_Data below:_
::::
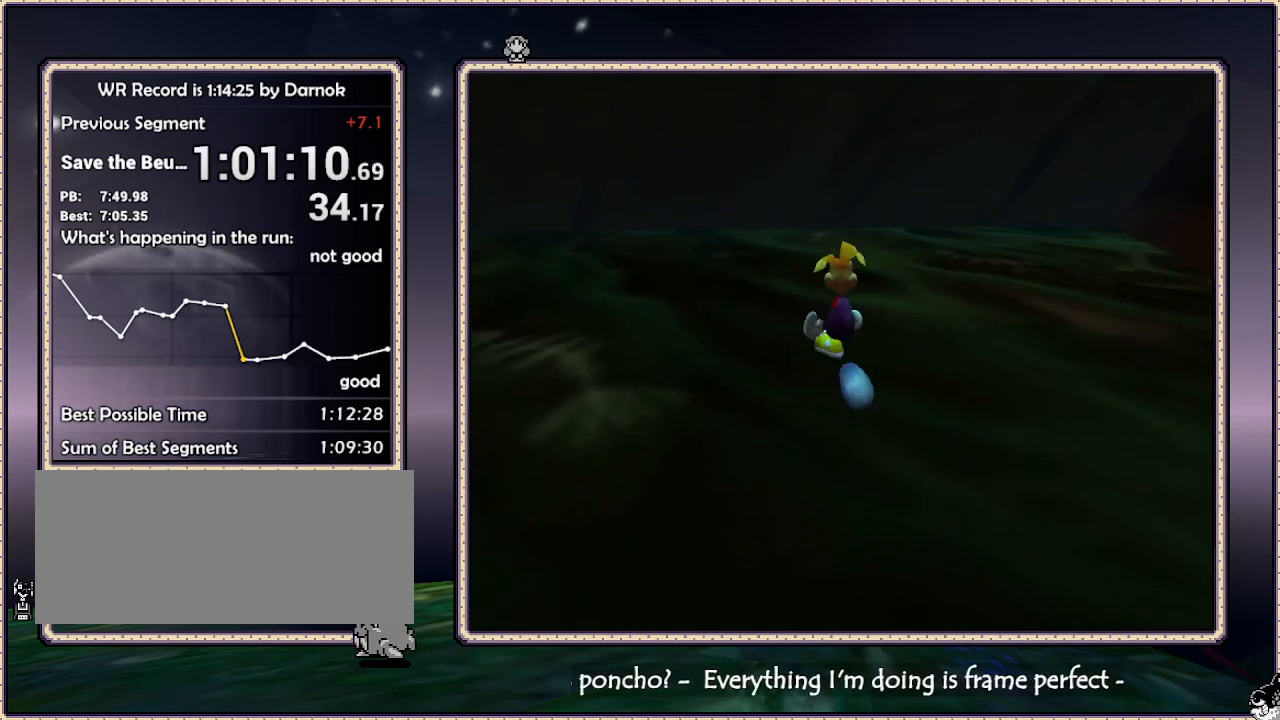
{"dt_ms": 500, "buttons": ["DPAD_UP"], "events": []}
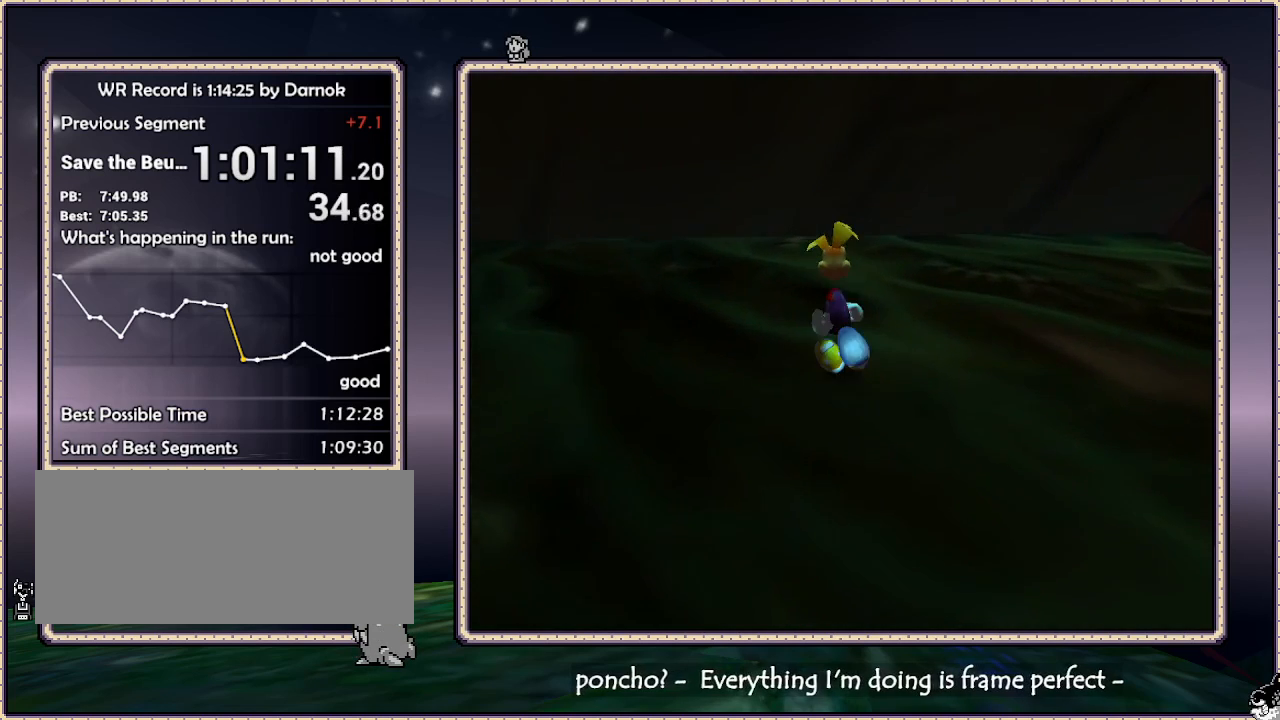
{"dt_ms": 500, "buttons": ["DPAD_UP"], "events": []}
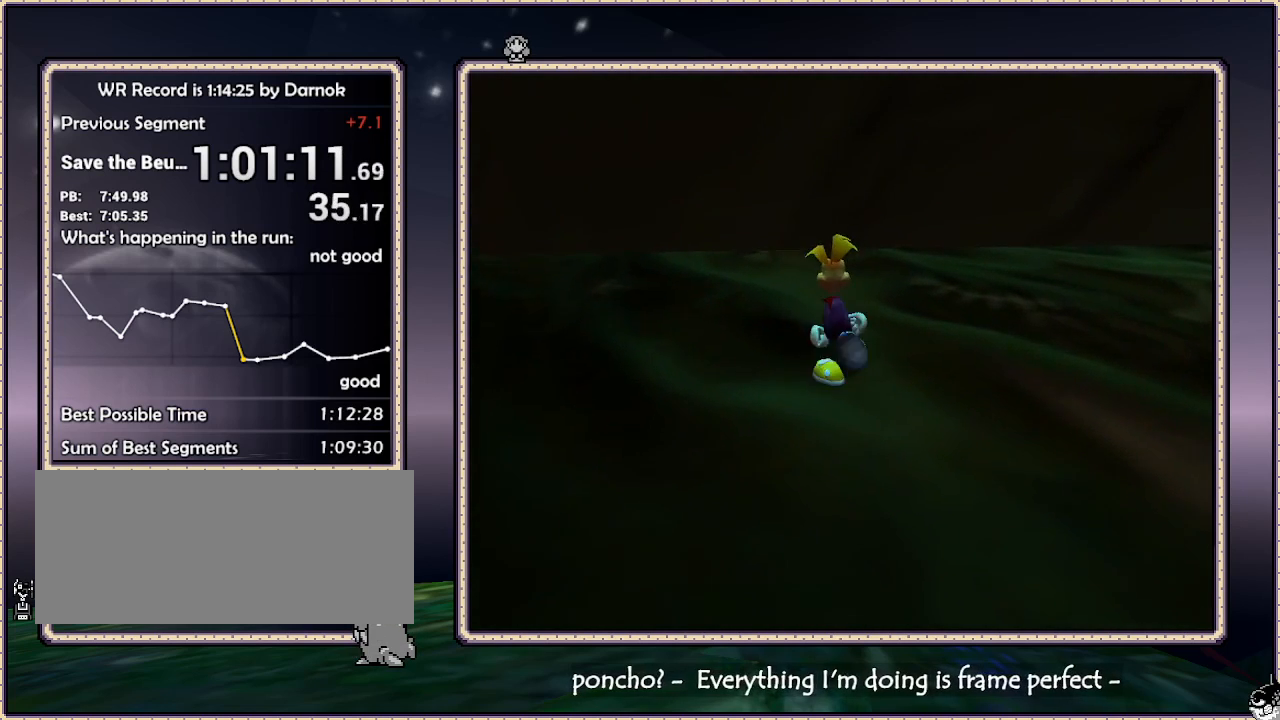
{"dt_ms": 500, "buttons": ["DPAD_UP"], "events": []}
::::
_Exercise prompt:_ Wherever an image appears in the data, omit it and repeat everything else exactly.

_Your response:_
{"dt_ms": 500, "buttons": ["DPAD_UP"], "events": []}
{"dt_ms": 500, "buttons": ["DPAD_UP"], "events": []}
{"dt_ms": 500, "buttons": ["DPAD_UP"], "events": []}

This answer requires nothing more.